Deputado federal Geddel Vieira Lima afirma que quatro anos é suficiente para um bom governo e mantém críticas a Jaques Wagner

O pré-candidato do PMDB a governador da Bahia, deputado federal Geddel Vieira Lima, afirma que quatro anos é mais do que suficiente para fazer um bom trabalho. Criticado por ter trazido obras para o Estado, o ex-ministro da Integração Nacional garante estar preparado e se eleito fará “o melhor governo que este Estado já teve”. Em entrevista a Rádio Itaparica ontem (26/04/2010) afirmou ainda que “o que atrasa um governante é olhar para trás”, principalmente aos que tentam justificar o próprio insucesso na herança de gestões anteriores.

“Quem se candidata a um cargo desses tem que ter desde já uma clareza: não vai encontrar caminho fácil. As dificuldades estão aí, os problemas estão aí, não pedem licença, invadem as nossas vidas e você tem que encontrar os melhores caminhos. O que atrasa é ficar procurado culpado lá atrás. Quatro anos é tempo necessário e suficiente para fazer um governo digno, altivo e capaz de apresentar grande parte das soluções dos problemas daquele momento”, declarou Geddel.

Além de mostrar o que pode ser feito, o pré-candidato alfinetou o Governo do Estado por mascarar a realidade ao divulgar índices absolutos sem se referir a proporção populacional, como por exemplo o número de empregos gerados. “Vou dar um dado preocupante e aí o governo tem muita responsabilidade nisso.

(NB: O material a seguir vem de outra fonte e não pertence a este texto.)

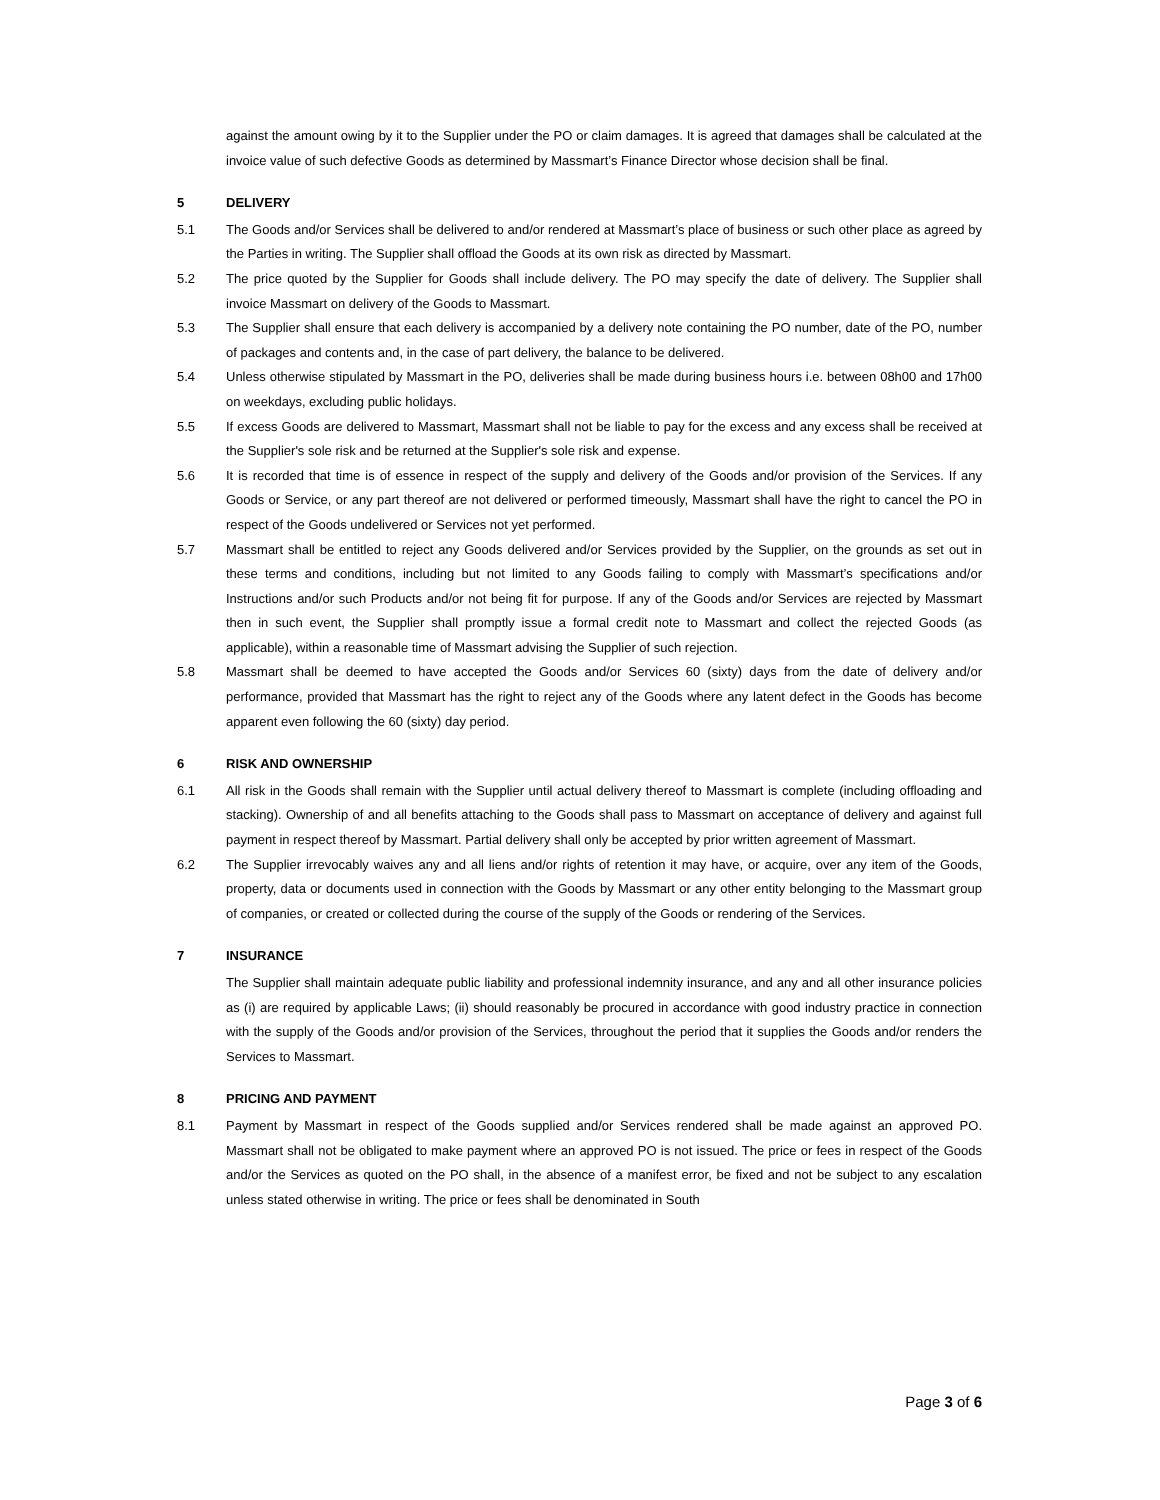against the amount owing by it to the Supplier under the PO or claim damages. It is agreed that damages shall be calculated at the invoice value of such defective Goods as determined by Massmart’s Finance Director whose decision shall be final.
5 DELIVERY
5.1 The Goods and/or Services shall be delivered to and/or rendered at Massmart’s place of business or such other place as agreed by the Parties in writing. The Supplier shall offload the Goods at its own risk as directed by Massmart.
5.2 The price quoted by the Supplier for Goods shall include delivery. The PO may specify the date of delivery. The Supplier shall invoice Massmart on delivery of the Goods to Massmart.
5.3 The Supplier shall ensure that each delivery is accompanied by a delivery note containing the PO number, date of the PO, number of packages and contents and, in the case of part delivery, the balance to be delivered.
5.4 Unless otherwise stipulated by Massmart in the PO, deliveries shall be made during business hours i.e. between 08h00 and 17h00 on weekdays, excluding public holidays.
5.5 If excess Goods are delivered to Massmart, Massmart shall not be liable to pay for the excess and any excess shall be received at the Supplier's sole risk and be returned at the Supplier's sole risk and expense.
5.6 It is recorded that time is of essence in respect of the supply and delivery of the Goods and/or provision of the Services. If any Goods or Service, or any part thereof are not delivered or performed timeously, Massmart shall have the right to cancel the PO in respect of the Goods undelivered or Services not yet performed.
5.7 Massmart shall be entitled to reject any Goods delivered and/or Services provided by the Supplier, on the grounds as set out in these terms and conditions, including but not limited to any Goods failing to comply with Massmart’s specifications and/or Instructions and/or such Products and/or not being fit for purpose. If any of the Goods and/or Services are rejected by Massmart then in such event, the Supplier shall promptly issue a formal credit note to Massmart and collect the rejected Goods (as applicable), within a reasonable time of Massmart advising the Supplier of such rejection.
5.8 Massmart shall be deemed to have accepted the Goods and/or Services 60 (sixty) days from the date of delivery and/or performance, provided that Massmart has the right to reject any of the Goods where any latent defect in the Goods has become apparent even following the 60 (sixty) day period.
6 RISK AND OWNERSHIP
6.1 All risk in the Goods shall remain with the Supplier until actual delivery thereof to Massmart is complete (including offloading and stacking). Ownership of and all benefits attaching to the Goods shall pass to Massmart on acceptance of delivery and against full payment in respect thereof by Massmart. Partial delivery shall only be accepted by prior written agreement of Massmart.
6.2 The Supplier irrevocably waives any and all liens and/or rights of retention it may have, or acquire, over any item of the Goods, property, data or documents used in connection with the Goods by Massmart or any other entity belonging to the Massmart group of companies, or created or collected during the course of the supply of the Goods or rendering of the Services.
7 INSURANCE
The Supplier shall maintain adequate public liability and professional indemnity insurance, and any and all other insurance policies as (i) are required by applicable Laws; (ii) should reasonably be procured in accordance with good industry practice in connection with the supply of the Goods and/or provision of the Services, throughout the period that it supplies the Goods and/or renders the Services to Massmart.
8 PRICING AND PAYMENT
8.1 Payment by Massmart in respect of the Goods supplied and/or Services rendered shall be made against an approved PO. Massmart shall not be obligated to make payment where an approved PO is not issued. The price or fees in respect of the Goods and/or the Services as quoted on the PO shall, in the absence of a manifest error, be fixed and not be subject to any escalation unless stated otherwise in writing. The price or fees shall be denominated in South
Page 3 of 6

Se a pobreza diminuiu, a desigualdade aumentou e são coisas diferentes. A renda per capita na Bahia, a riqueza nossa dividida pelo número de pessoas subiu 6,5% em 2006, 2008. Em compensação, a renda dos 20% mais pobres cresceu somente 4% ao ano, enquanto a renda dos 40% mais ricos cresceu 6%. O que significa que houve uma concentração da desigualdade”.

O ex-ministro esclareceu o papel do Estado e apontou uma das opções que estão sendo traçadas para seu plano de governo: “É preciso priorizar o acesso de rodovias, dispor de um serviço de saúde com qualidade, descentraliza o SUS (Sistema Único de Saúde), combater a pobreza com política de transferência de renda, desenvolver as vocações regionais. Até porque o papel de distribuir renda é sobretudo do Estado, que deve ter uma participação maior e não ficar dependendo só de Governo Federal”.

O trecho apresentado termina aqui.